_PROBLEM DETAILS:_ Reproduce both listings below character for character, keeping every line break, symbol, and blank line.

=== Section Start ===

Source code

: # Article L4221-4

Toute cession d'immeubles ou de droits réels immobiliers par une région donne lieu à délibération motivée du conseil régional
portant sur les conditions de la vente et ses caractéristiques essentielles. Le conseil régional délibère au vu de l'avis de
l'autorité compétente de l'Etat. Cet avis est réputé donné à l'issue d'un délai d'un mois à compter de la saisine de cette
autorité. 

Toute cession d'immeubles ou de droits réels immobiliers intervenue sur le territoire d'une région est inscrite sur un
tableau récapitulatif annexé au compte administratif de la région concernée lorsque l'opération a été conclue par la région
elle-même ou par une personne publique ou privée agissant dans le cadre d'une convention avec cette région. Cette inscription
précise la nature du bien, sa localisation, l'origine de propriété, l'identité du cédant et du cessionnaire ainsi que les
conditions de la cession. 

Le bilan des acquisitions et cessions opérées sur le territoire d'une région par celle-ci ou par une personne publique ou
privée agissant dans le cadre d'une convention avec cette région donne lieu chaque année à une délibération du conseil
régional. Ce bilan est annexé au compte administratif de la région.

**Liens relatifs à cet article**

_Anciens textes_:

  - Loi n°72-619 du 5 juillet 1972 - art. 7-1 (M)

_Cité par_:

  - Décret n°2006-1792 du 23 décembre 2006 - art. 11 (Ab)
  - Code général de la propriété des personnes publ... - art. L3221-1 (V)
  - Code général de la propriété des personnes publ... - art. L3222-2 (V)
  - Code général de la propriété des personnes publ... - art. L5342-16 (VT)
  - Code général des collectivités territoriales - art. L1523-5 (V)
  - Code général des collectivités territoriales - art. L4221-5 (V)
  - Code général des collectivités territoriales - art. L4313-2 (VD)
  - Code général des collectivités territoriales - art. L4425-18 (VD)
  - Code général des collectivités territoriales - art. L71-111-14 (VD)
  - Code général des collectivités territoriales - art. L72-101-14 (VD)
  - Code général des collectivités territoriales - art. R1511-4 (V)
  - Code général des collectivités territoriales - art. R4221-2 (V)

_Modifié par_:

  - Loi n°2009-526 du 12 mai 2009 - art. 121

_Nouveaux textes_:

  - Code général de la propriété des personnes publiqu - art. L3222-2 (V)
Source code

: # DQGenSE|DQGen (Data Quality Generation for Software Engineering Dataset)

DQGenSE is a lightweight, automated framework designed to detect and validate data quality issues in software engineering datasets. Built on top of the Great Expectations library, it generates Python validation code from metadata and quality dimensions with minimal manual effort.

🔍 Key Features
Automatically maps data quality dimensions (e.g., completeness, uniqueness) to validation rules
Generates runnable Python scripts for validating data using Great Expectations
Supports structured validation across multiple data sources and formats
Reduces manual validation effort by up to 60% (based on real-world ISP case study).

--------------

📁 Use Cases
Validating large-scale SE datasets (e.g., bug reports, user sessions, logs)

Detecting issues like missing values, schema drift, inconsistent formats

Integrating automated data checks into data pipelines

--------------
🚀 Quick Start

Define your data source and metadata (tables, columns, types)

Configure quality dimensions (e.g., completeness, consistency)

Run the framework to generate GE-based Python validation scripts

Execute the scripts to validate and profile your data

=== Section End ===

_RESPONSE TO THIS TASK:_
Source code

: # Article L4221-4

Toute cession d'immeubles ou de droits réels immobiliers par une région donne lieu à délibération motivée du conseil régional
portant sur les conditions de la vente et ses caractéristiques essentielles. Le conseil régional délibère au vu de l'avis de
l'autorité compétente de l'Etat. Cet avis est réputé donné à l'issue d'un délai d'un mois à compter de la saisine de cette
autorité. 

Toute cession d'immeubles ou de droits réels immobiliers intervenue sur le territoire d'une région est inscrite sur un
tableau récapitulatif annexé au compte administratif de la région concernée lorsque l'opération a été conclue par la région
elle-même ou par une personne publique ou privée agissant dans le cadre d'une convention avec cette région. Cette inscription
précise la nature du bien, sa localisation, l'origine de propriété, l'identité du cédant et du cessionnaire ainsi que les
conditions de la cession. 

Le bilan des acquisitions et cessions opérées sur le territoire d'une région par celle-ci ou par une personne publique ou
privée agissant dans le cadre d'une convention avec cette région donne lieu chaque année à une délibération du conseil
régional. Ce bilan est annexé au compte administratif de la région.

**Liens relatifs à cet article**

_Anciens textes_:

  - Loi n°72-619 du 5 juillet 1972 - art. 7-1 (M)

_Cité par_:

  - Décret n°2006-1792 du 23 décembre 2006 - art. 11 (Ab)
  - Code général de la propriété des personnes publ... - art. L3221-1 (V)
  - Code général de la propriété des personnes publ... - art. L3222-2 (V)
  - Code général de la propriété des personnes publ... - art. L5342-16 (VT)
  - Code général des collectivités territoriales - art. L1523-5 (V)
  - Code général des collectivités territoriales - art. L4221-5 (V)
  - Code général des collectivités territoriales - art. L4313-2 (VD)
  - Code général des collectivités territoriales - art. L4425-18 (VD)
  - Code général des collectivités territoriales - art. L71-111-14 (VD)
  - Code général des collectivités territoriales - art. L72-101-14 (VD)
  - Code général des collectivités territoriales - art. R1511-4 (V)
  - Code général des collectivités territoriales - art. R4221-2 (V)

_Modifié par_:

  - Loi n°2009-526 du 12 mai 2009 - art. 121

_Nouveaux textes_:

  - Code général de la propriété des personnes publiqu - art. L3222-2 (V)
Source code

: # DQGenSE|DQGen (Data Quality Generation for Software Engineering Dataset)

DQGenSE is a lightweight, automated framework designed to detect and validate data quality issues in software engineering datasets. Built on top of the Great Expectations library, it generates Python validation code from metadata and quality dimensions with minimal manual effort.

🔍 Key Features
Automatically maps data quality dimensions (e.g., completeness, uniqueness) to validation rules
Generates runnable Python scripts for validating data using Great Expectations
Supports structured validation across multiple data sources and formats
Reduces manual validation effort by up to 60% (based on real-world ISP case study).

--------------

📁 Use Cases
Validating large-scale SE datasets (e.g., bug reports, user sessions, logs)

Detecting issues like missing values, schema drift, inconsistent formats

Integrating automated data checks into data pipelines

--------------
🚀 Quick Start

Define your data source and metadata (tables, columns, types)

Configure quality dimensions (e.g., completeness, consistency)

Run the framework to generate GE-based Python validation scripts

Execute the scripts to validate and profile your data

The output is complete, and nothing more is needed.